The Mexican mouse opossum (Marmosa mexicana) is a species of North American opossum in the family Didelphidae.

==Description==
Marmosa mexicana is a small to moderate-sized reddish-brown marsupial, varying from bright to dull coloration. Hairs of the back, sides and outer surfaces of legs are lead-colored at the base and tipped with reddish brown. The forehead and nose are paler in color. The eye-rings are black and vary in intensity based on the region of the individual. The cheeks, throat, belly and inner surfaces of legs are yellowish with a median white pectoral area. Body hair continues onto the tail for approximately 10 mm. Its nose is pink, ears are grayish brown, and its tail is a dusky brown. It possesses a prehensile tail of equal length to its body. While appearing naked, the tail in fact has a fine layer of hair.

==Reproduction==
Like all marsupials, gestation is probably short, with females' giving birth to poorly developed young and most of the development taking place during lactation. It is likely that reproduction is similar to that of Marmosa robinsoni, which gives birth to 6–14 young after a gestation period of just 14 days. The tiny young, measuring only up to 12 millimeters, attach themselves to the mother's mammae where they may remain for around 30 days.

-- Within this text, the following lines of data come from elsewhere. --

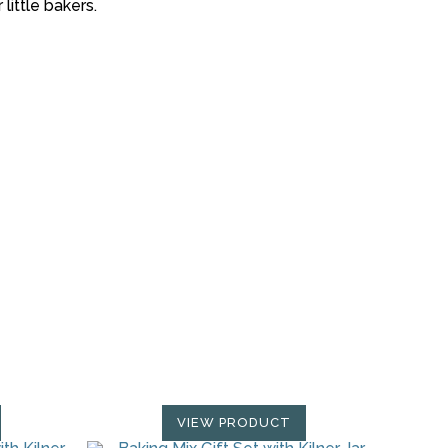
little bakers.
VIEW PRODUCT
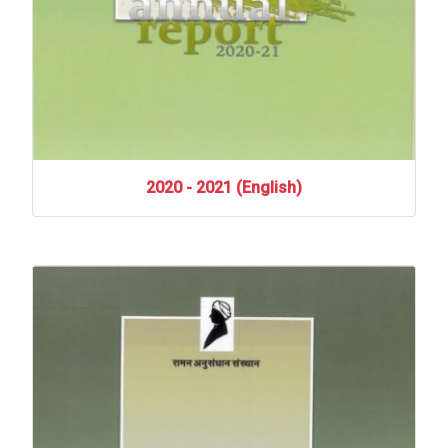
2020
-
2021
(English)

Unlike many marsupials, female mouse opossums do not possess a pouch to protect the young as they develop. The young are born so undeveloped that they don't open their eyes until 39–40 days after birth. It is likely that the young are completely weaned after around 65 days, and they may have an incredibly short life span of only one year. Marmosa species build nests for shelter, or use abandoned bird nests, holes in trees or banana stalks. These nest sites are unlikely to be permanent; rather, the opossum will use whatever site is most convenient when the sun begins to rise.

==Range==
It is found in Belize, Costa Rica, El Salvador, Guatemala, Honduras, eastern Mexico as far north as Tamaulipas, Nicaragua, and western Panama at elevations from sea level up to 3000 m (at Volcán Tacaná); most commonly, it is found below 1800 m.

==Habitat==
This opossum is found in primary and secondary forest, including lowland tropical rainforest, dry deciduous forest, cloud forest, and plantations, as well as in grassland. An example of its habitat is the Petenes mangroves ecoregion of the Yucatán.

==Habits==
The species is primarily arboreal; it is found from ground level to heights of 30 m in the canopy. It is nocturnal and solitary. Its diet includes insects and fruit. It is believed to construct nests either in burrows or above ground.
The forepaws of M. mexicana have remarkable manipulative powers. It uses this ability to burrow in the ground. The burrow can be 30 mm in diameter and 40 cm in length. The mouse-opossum then fills the burrow with leaves to create a nest. More commonly it creates nests in trees, especially in abandoned bird nests. When threatened by predators such as American barn owls, mottled owls and Central American rattlesnakes, it can become aggressive, opening its mouth and hissing or making a clicking noise.

==Conservation==
There are no current threats to this species however with the current deforestation and expansion of resource harvesting, the habitat could be threatened in the future.